I thought I remembered that too.... here's the direct link to where LizR figured it out and wrote it for all
http://www.knittingparadise.com/t-445388-3.html#10228163


----------



## Maltova

jinx said:


> http://www.knittingparadise.com/t-445388-1.html
> I believe the raglan increases were shared in this topic.


Thank you for pointing me to this..yes, I guess it is the same


----------



## Bonnie7591

Those are so pretty, thanks to those who gave links to instructions,


----------



## run4fittness

Lovely and I do believe jinx shared the link.


----------



## silversurfer

The picture is detailed enough to count the stiches. The first inc row is yo K2yo. You then inc every other row and work the sts between the incs in garter stitch.


----------



## belledune

Not sure if this is as fancy as you would like but am sending it in case. It's a Taija Hilliard pattern called Little Lemon Drop. Hope it helps.Terry


----------



## Maltova

belledune said:


> Not sure if this is as fancy as you would like but am sending it in case. It's a Taija Hilliard pattern called Little Lemon Drop. Hope it helps.Terry


Oh yes, iy is very lovely too..cables on the raglan..love it.tried searching for the pattern..couldn't 
Could you share the link please?


----------



## belledune

Sorry sent the last email without adding this. KNIT & CROCHET SMART has a right up on Raglan sleeves trivia with several charts. Once you see these, I think you would get the idea of how to add other decorative stitches. I've attached the article but i see that the pictures do not seem to be there. You might just have to google the article. Good Luck & Happy Knitting! Terry


----------



## belledune

Take a look at me second email first as the cable raglan in the "Knit and Crochet smart Raglan sleeve trivia" article is free where as you would have to buy little lemon drop sweater on ravelry. I'm not great at attaching links. Something always goes wrong. but if you want the little yellow sweater just wright in Little lemon drop in the pattern section of ravelry.

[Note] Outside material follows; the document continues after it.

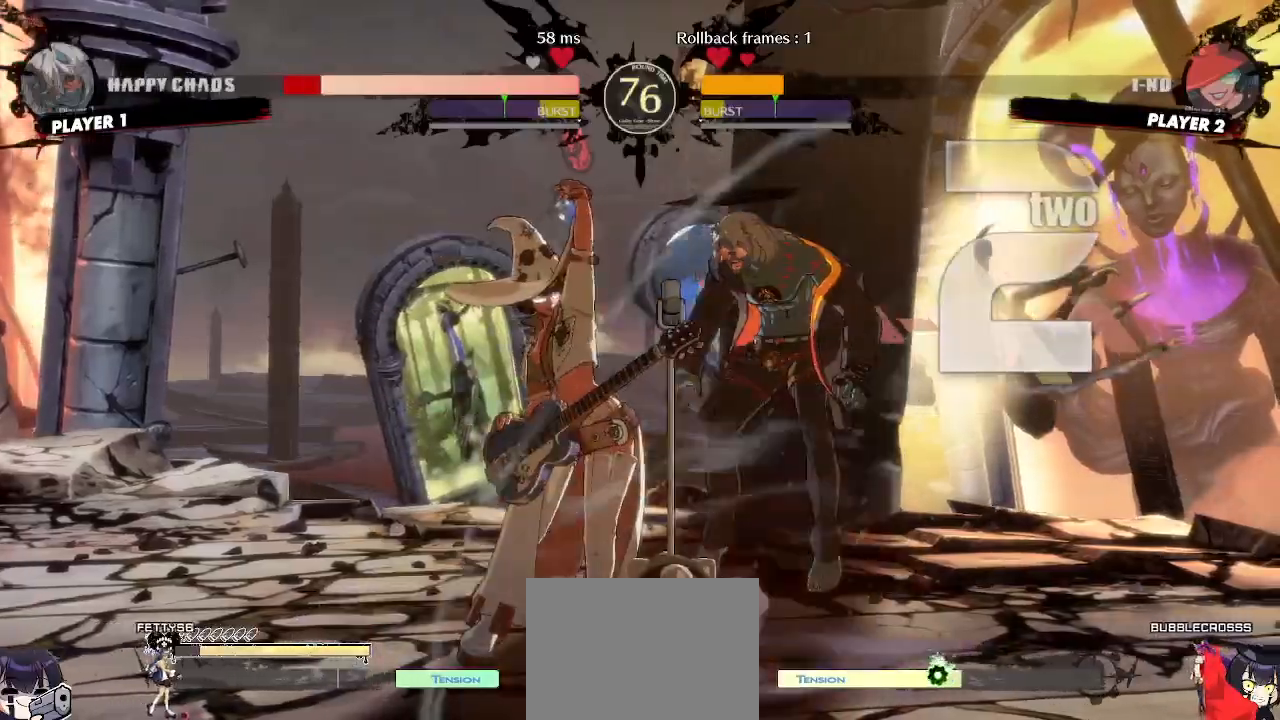
{"buttons": ["DPAD_RIGHT"], "events": [[367, "DPAD_DOWN", "up"]]}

Hope it works! Terry


----------



## Mitch

Beautiful sweaters.


----------



## maggie45

These are beautiful


----------



## Loulame5

I knitted the sunnyside baby cardigan, the cabled one. It is free on ravelry: http://www.ravelry.com/patterns/library/sunnyside


----------



## Kansas g-ma

knit4ES said:


> I thought I remembered that too.... here's the direct link to where LizR figured it out and wrote it for all
> http://www.knittingparadise.com/t-445388-3.html#10228163


Thanks, Knit4ES, I had missed that posting. Probably could have figured it out myself but nice not to have to work at it. Thanks, LizR.


----------



## Leonne

These are so beautiful. Splendid example of "knitting".


----------



## sewlee

Thanks for this excellent site . 


belledune said:


> Sorry sent the last email without adding this. KNIT & CROCHET SMART has a right up on Raglan sleeves trivia with several charts. Once you see these, I think you would get the idea of how to add other decorative stitches. I've attached the article but i see that the pictures do not seem to be there. You might just have to google the article. Good Luck & Happy Knitting! Terry


----------



## gwennieh68

I seriously need patterns for these! They are so beautiful. If anyone finds out how to get the patterns will they please post the results on here? I am trying to research this myself but haven't managed to find anything so far.


----------



## maggieblr

http://www.smart-knit-crocheting.com/raglan-sleeves.html


----------



## Shania

Love those sweaters. But not there yet


----------



## run4fittness

maggieblr said:


> http://www.smart-knit-crocheting.com/raglan-sleeves.html


Beautiful! Thank you!


----------



## clement

Beautiful work


----------



## Gundi2

dont know how too, but sure is beautiful.


----------



## spinninggill

Try looking at the symbol key on the chart and then write out what the symbol means, working stitch by stitch, row by row, until you come to the end - a bit laborious, but you only need to do it once and it's there for any other project with that pattern


----------



## kdanielewicz

Thank you for the links.


----------



## Grandma Jo

All of the sweaters are beautiful. Hope we can see some patterns for these.


----------



## overwhelmed1

Absolutely gorgeous. Wish the pattern is available.


----------



## jeanbess

Maltova said:


> Have seen some really intricate patterns on the raglan sleeve decreases/increases on some sites..would love to know how to do them..I can't read charts :sm03: :sm03:
> Attaching a pic here. Can anyone help?
> This is one of the simpler ones..there are others which have lace & much more complex stuff ..very beautiful
> 
> Edited to add another pic


That lady that puts these pattern on Pinterest has beautiful work i wish we can get them in English 
There so unique


----------



## grandmann

Grandma Jo said:


> All of the sweaters are beautiful. Hope we can see some patterns for these.


I agree...


----------



## rkr

jeanbess said:


> That lady that puts these pattern on Pinterest has beautiful work i wish we can get them in English
> There so unique


I looked through most of her posted pix online - for a talented designer - I was surprised to see the Entrechat shrug/bolero pictured, w/NO credit given to the original designer! It makes me wonder if most/all of the other innovative methods are hers... or just her own knitted versions.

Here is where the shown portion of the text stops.